== YOUR ASSIGNMENT ==
Copy the data exactly; pictures stay out of the copy.

== RECORDED DATA ==

_ _ _ _ _ _ _

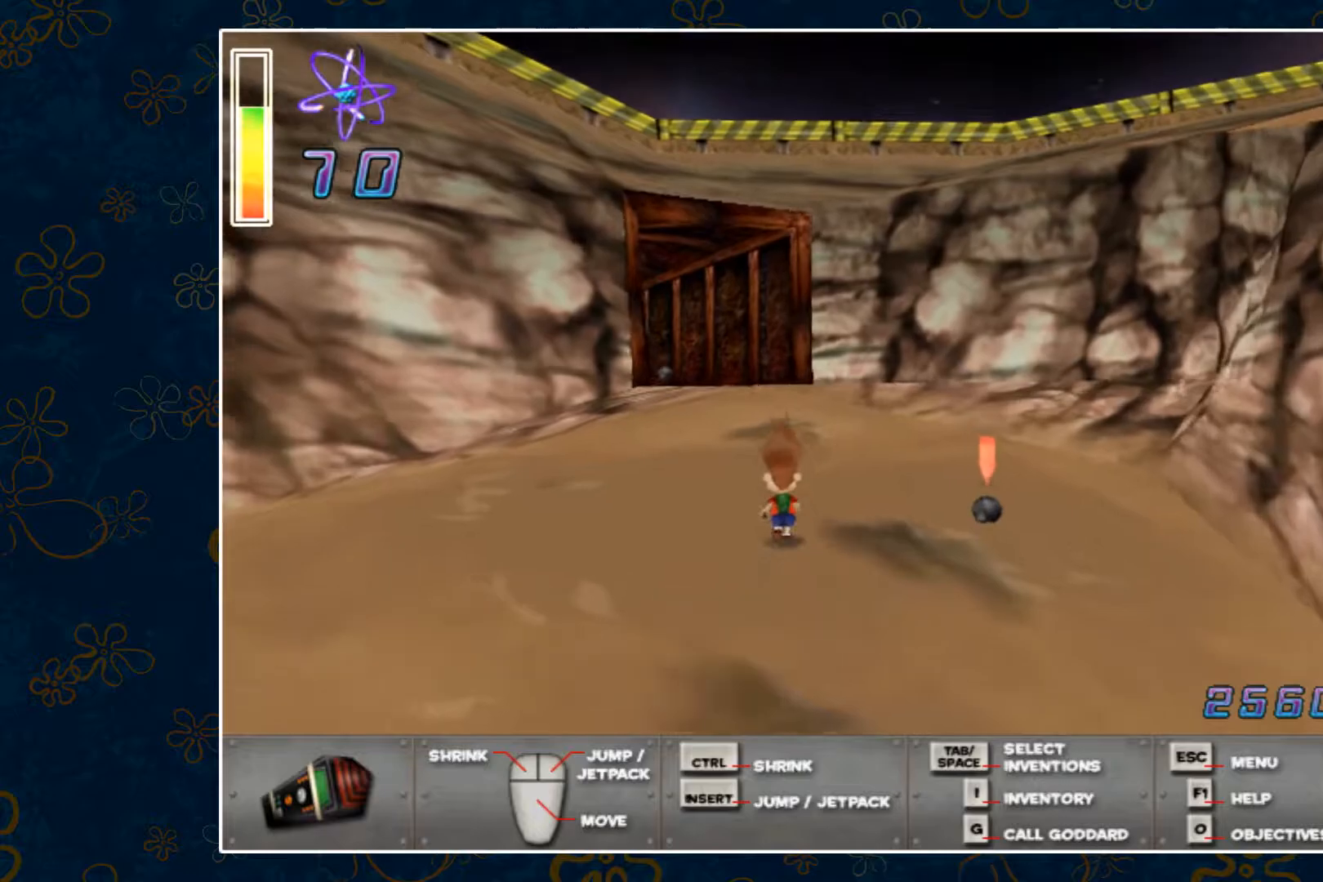
{"keys": ["n"], "events": []}
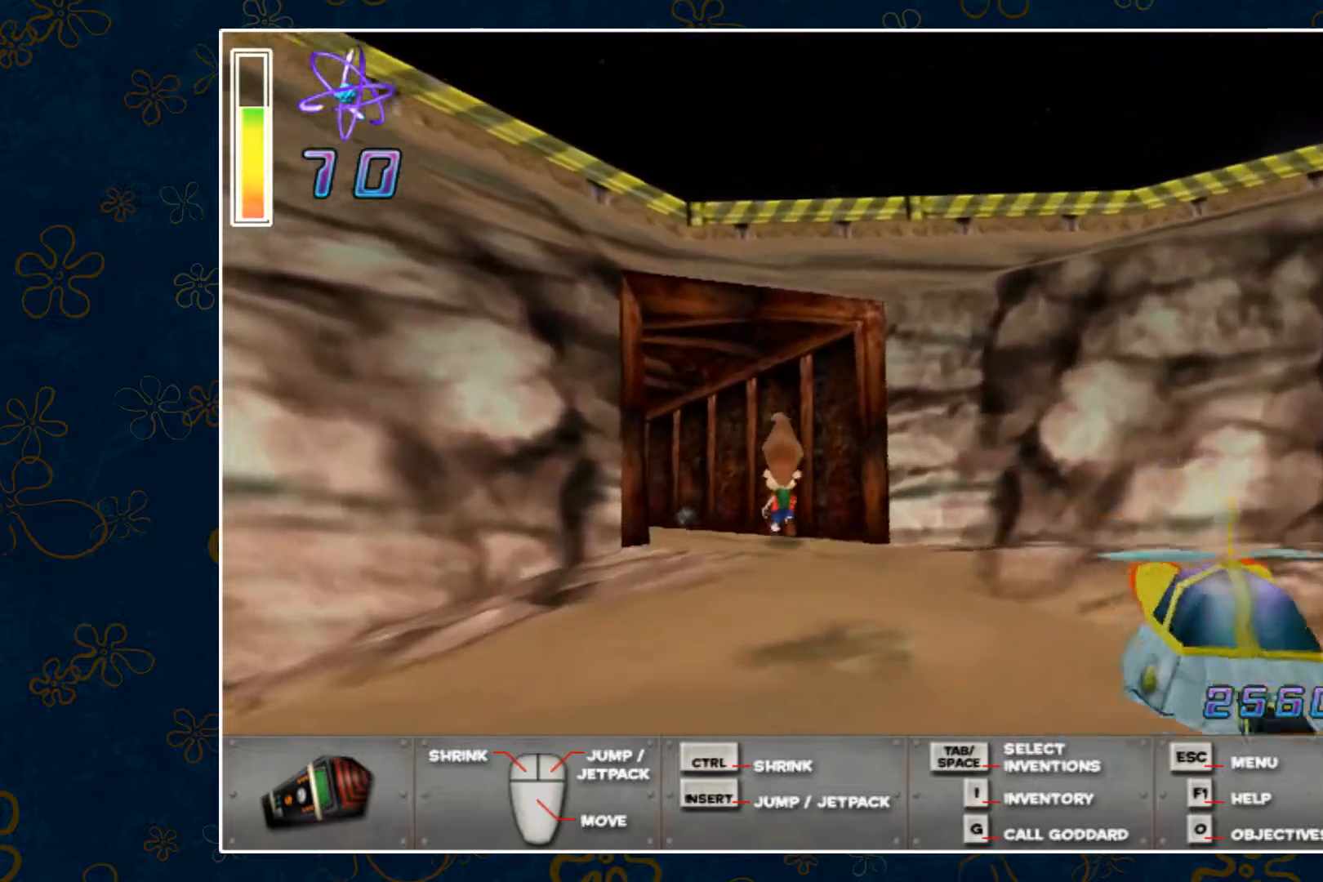
{"keys": ["n"], "events": []}
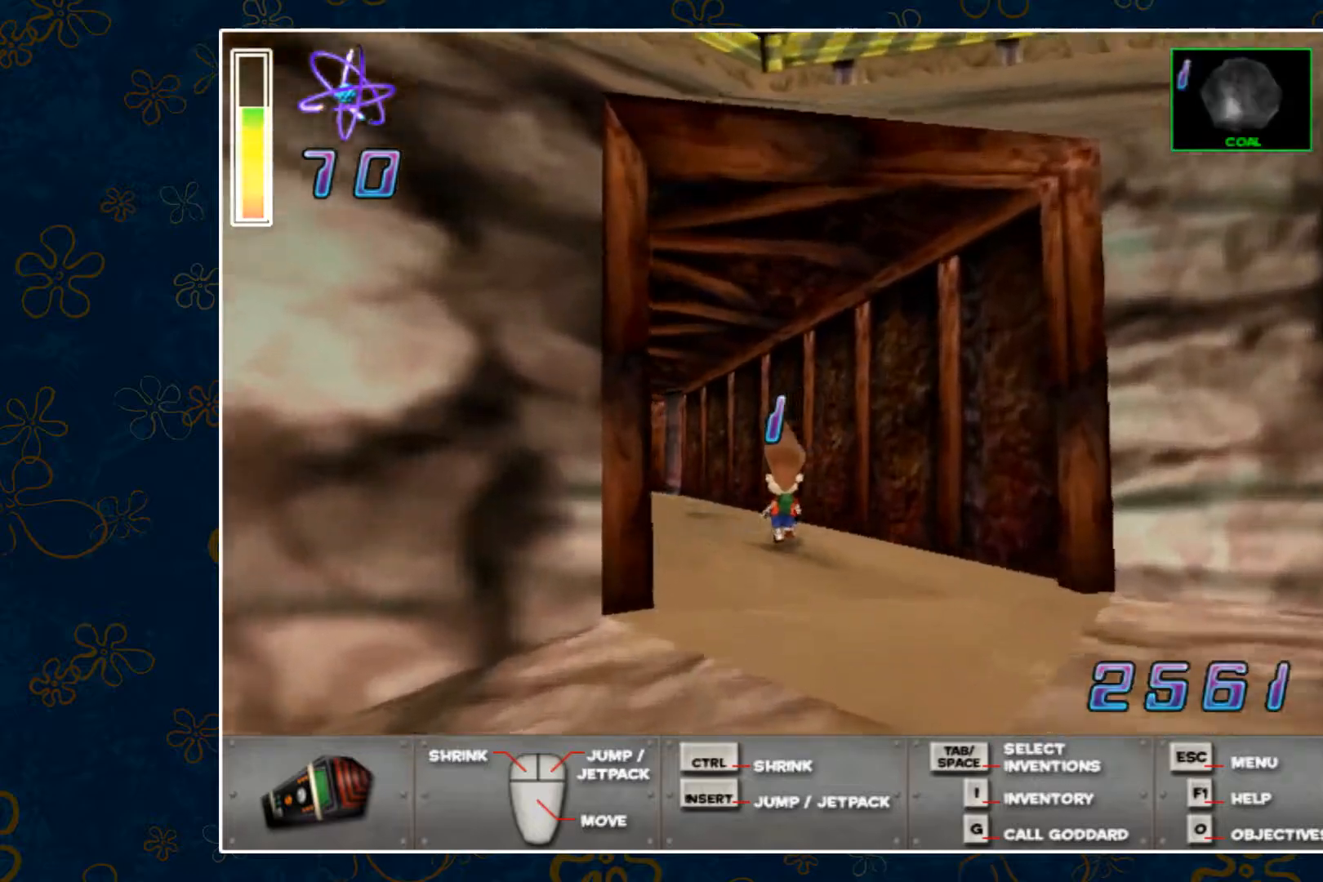
{"keys": ["n"], "events": []}
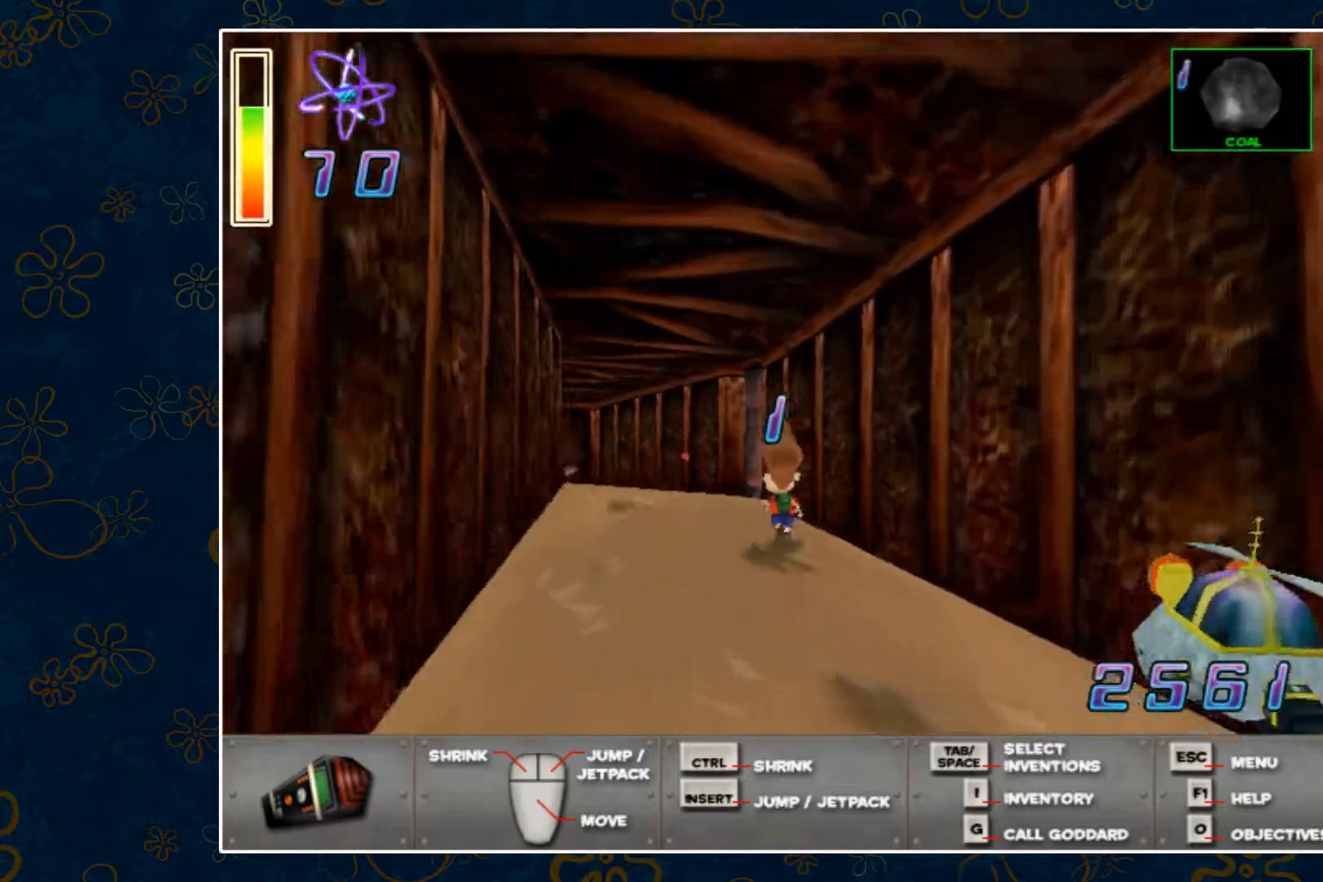
{"keys": ["n"], "events": []}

_ _ _ _ _ _ _

== RESPONSE TO THE TASK ==
{"keys": ["n"], "events": []}
{"keys": ["n"], "events": []}
{"keys": ["n"], "events": []}
{"keys": ["n"], "events": []}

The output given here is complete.